◆ Instructions for the task: Convert the lines of the entries into a numbered list, starting with the very first line and going on through the line with "Neighborhoods". Leave out any blank lines.

◆ Available records:
%%

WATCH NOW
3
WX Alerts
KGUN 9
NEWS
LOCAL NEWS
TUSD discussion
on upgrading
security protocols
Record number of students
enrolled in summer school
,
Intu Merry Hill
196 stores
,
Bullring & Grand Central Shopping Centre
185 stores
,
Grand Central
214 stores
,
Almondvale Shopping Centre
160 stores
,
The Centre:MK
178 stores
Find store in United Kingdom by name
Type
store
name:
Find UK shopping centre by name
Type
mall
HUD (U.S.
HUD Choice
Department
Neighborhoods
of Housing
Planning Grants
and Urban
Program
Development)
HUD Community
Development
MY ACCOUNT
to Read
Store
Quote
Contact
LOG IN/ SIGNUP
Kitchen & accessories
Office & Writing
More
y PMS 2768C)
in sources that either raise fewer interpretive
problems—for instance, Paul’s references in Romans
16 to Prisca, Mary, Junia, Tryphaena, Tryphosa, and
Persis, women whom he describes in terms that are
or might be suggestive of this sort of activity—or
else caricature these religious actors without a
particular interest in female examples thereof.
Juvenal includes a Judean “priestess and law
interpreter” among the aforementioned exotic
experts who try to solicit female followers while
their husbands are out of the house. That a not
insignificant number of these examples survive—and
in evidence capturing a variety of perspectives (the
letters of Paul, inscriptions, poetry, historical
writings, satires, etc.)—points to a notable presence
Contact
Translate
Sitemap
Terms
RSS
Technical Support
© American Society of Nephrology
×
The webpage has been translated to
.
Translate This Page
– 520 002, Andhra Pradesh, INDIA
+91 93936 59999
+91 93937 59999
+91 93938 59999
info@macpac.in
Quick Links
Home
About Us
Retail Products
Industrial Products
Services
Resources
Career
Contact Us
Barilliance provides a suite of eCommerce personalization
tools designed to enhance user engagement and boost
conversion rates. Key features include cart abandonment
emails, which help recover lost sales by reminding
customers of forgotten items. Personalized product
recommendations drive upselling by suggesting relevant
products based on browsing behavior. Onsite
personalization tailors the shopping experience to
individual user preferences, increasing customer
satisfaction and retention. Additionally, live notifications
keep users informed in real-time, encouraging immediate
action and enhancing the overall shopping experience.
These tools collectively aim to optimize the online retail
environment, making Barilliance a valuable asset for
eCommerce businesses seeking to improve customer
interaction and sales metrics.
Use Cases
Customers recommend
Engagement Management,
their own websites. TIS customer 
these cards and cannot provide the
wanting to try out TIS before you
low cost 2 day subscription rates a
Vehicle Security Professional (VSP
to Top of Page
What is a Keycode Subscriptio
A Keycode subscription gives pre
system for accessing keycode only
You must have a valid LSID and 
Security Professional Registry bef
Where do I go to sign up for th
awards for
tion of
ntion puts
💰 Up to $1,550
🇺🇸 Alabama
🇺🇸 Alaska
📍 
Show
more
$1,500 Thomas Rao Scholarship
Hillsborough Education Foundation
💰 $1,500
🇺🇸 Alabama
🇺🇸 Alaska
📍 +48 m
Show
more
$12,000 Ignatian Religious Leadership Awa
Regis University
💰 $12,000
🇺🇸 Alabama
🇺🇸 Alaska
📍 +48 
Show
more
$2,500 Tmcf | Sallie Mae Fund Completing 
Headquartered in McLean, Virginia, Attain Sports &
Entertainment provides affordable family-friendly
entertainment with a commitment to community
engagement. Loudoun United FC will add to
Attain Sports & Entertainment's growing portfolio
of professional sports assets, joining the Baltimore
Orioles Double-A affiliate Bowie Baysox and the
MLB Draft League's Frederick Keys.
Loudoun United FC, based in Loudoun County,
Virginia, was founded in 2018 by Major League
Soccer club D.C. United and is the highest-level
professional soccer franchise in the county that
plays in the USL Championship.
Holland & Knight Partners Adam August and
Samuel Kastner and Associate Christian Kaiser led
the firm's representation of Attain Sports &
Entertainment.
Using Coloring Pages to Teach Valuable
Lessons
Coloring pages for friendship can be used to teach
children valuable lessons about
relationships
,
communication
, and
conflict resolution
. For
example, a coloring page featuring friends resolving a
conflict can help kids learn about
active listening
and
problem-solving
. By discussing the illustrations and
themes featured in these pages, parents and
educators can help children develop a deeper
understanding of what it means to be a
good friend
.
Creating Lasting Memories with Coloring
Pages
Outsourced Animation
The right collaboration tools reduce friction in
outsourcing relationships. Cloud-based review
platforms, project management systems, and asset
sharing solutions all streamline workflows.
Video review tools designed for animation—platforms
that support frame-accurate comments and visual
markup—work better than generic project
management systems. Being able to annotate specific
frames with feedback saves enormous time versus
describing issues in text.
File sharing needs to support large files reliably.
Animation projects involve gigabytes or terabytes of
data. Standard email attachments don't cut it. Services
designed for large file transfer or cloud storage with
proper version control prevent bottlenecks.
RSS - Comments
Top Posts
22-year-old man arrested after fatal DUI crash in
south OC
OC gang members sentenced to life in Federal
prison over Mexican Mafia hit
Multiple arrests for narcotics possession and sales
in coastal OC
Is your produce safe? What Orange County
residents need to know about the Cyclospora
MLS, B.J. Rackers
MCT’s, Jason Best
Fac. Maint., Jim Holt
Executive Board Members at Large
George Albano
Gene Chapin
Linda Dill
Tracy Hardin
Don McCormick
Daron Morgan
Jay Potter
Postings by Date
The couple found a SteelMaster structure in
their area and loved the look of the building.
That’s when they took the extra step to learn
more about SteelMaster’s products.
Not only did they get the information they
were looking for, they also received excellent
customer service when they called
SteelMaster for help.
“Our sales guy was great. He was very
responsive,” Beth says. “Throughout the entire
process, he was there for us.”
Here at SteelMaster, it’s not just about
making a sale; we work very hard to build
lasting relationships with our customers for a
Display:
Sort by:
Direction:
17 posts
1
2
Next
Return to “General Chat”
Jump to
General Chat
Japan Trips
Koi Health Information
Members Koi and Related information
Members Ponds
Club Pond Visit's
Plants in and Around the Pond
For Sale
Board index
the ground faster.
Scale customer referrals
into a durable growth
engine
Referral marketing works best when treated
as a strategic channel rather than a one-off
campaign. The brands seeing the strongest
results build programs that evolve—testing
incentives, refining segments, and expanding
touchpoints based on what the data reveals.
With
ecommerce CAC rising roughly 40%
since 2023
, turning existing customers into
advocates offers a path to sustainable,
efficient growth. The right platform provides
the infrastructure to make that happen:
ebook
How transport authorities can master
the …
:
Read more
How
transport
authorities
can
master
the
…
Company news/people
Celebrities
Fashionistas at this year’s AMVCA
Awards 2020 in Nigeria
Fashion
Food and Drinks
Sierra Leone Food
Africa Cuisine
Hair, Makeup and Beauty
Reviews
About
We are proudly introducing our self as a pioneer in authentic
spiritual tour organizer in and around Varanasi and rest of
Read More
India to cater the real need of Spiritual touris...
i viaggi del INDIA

%%

◆ Exercise result:
1. WATCH NOW
2. 3
3. WX Alerts
4. KGUN 9
5. NEWS
6. LOCAL NEWS
7. TUSD discussion
8. on upgrading
9. security protocols
10. Record number of students
11. enrolled in summer school
12. ,
13. Intu Merry Hill
14. 196 stores
15. ,
16. Bullring & Grand Central Shopping Centre
17. 185 stores
18. ,
19. Grand Central
20. 214 stores
21. ,
22. Almondvale Shopping Centre
23. 160 stores
24. ,
25. The Centre:MK
26. 178 stores
27. Find store in United Kingdom by name
28. Type
29. store
30. name:
31. Find UK shopping centre by name
32. Type
33. mall
34. HUD (U.S.
35. HUD Choice
36. Department
37. Neighborhoods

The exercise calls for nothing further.